"La boue a tout emporté sur son passage : les maisons, les voitures...", se souvient Chakarbek Kourbonbekov, un villageois de 60 ans, plus d'un mois plus tard. "Ceux qui ont pu se sont échappés vers des terrains en hauteur, on n'avait pas le temps de réfléchir", poursuit-il, joint au téléphone par l'AFP.
Le villageois tadjik en est persuadé : le 16 juillet, il ne doit sa survie qu'à sa propre chance. Au total, coulées de boues en série et inondations ont fait au moins 12 morts et détruit une centaine de maisons dans l'est de l'ex-république soviétique.

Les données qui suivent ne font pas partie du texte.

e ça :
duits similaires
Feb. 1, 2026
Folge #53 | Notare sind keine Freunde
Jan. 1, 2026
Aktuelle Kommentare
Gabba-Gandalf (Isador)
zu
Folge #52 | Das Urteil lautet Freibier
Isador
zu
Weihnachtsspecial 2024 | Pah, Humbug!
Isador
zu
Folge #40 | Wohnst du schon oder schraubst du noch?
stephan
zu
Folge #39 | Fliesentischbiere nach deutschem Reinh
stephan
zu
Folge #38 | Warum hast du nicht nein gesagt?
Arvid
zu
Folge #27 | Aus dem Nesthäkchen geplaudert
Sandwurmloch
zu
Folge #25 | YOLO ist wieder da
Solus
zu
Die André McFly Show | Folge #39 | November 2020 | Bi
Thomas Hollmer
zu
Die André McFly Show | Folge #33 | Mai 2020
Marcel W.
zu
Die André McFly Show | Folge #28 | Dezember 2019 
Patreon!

Le phénomène, conséquence d'une vague de chaleur qui a débuté ce jour-là, témoigne des bouleversements écologiques en cours en Asie centrale, une région pour laquelle les réserves d'eau apportées par les glaciers sont vitales.

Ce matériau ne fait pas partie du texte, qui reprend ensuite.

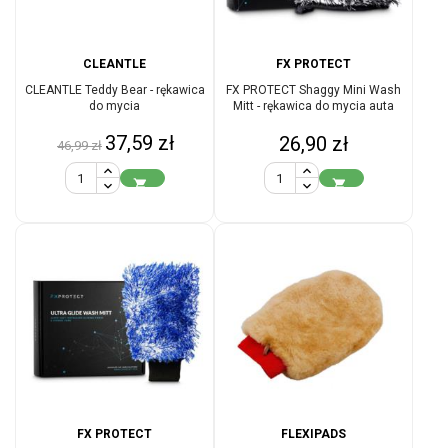
CLEANTLE
FX PROTECT
CLEANTLE Teddy Bear - rękawica
FX PROTECT Shaggy Mini Wash
do mycia
Mitt - rękawica do mycia auta
Cena
Cena
37,59 zł
Cena
26,90 zł
46,99 zł
podstawowa


FX PROTECT
FLEXIPADS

Ces glaciers du massif du Pamir au Tadjikistan et des monts Tian au Kirghizstan alimentent les fleuves Amou-Daria et Syr-Daria, qui jouent un rôle stratégique dans la région en permettant depuis des siècles l'irrigation des terres agricoles. Mais selon une étude publiée récemment par le centre de recherches allemand GFZ, le volume des glaciers des monts Tian diminue actuellement quatre fois plus vite que la moyenne de ces dernières décennies. Pour ces experts, ces glaciers, après avoir fondu d'un quart depuis 1961, auront totalement disparu d'ici 2050.

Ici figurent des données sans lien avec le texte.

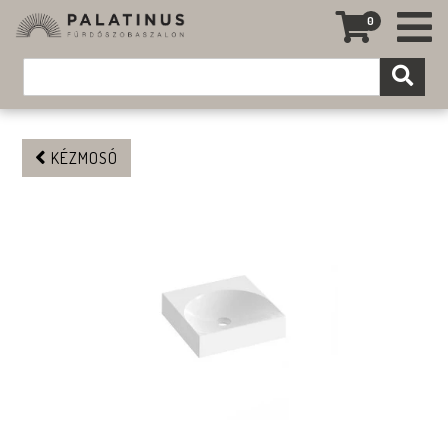
0
KÉZMOSÓ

Les signes de réchauffement de cette chaîne montagneuse au carrefour du Kirghizstan, du Kazakhstan, de l'Ouzbékistan et de la Chine, sont criants dans les stations de ski de la région, qui datent souvent de la période soviétique.
La saison devient plus courte chaque année faute de neige et de températures assez froides et la saison de sports d'hiver, qui commençait encore dans les années 1990 début décembre, ne peut désormais être lancée qu'à l'approche du Nouvel An.
Au Kazakhstan, la fonte des glaces a conduit en juillet à la saturation d'un barrage, provoquant des inondations aux portes de la plus grande ville du pays, Almaty, et privant 3.000 personnes d'électricité.
Pour Piotr Plekhanov, ancien directeur de l'Institut d'hydrologie et de géo-écologie du Kazakhstan, l'Asie centrale doit se préparer à vivre ce genre de situations de plus en plus souvent. "Les plus riches comme le Kazakhstan seront capables de mieux y faire face. Les plus pauvres comme le Kirghizstan ou le Tadjikistan, avec de vastes montagnes et peu d'argent, sont plus vulnérables", prévient-il, interrogé par l'AFP.
A l'époque soviétique, le partage des eaux en Asie centrale était décidé à Moscou, mais le système a éclaté avec l'indépendance des cinq pays de la région en 1991, faisant craindre que la rivalité pour cette ressource ne dégénère en conflits.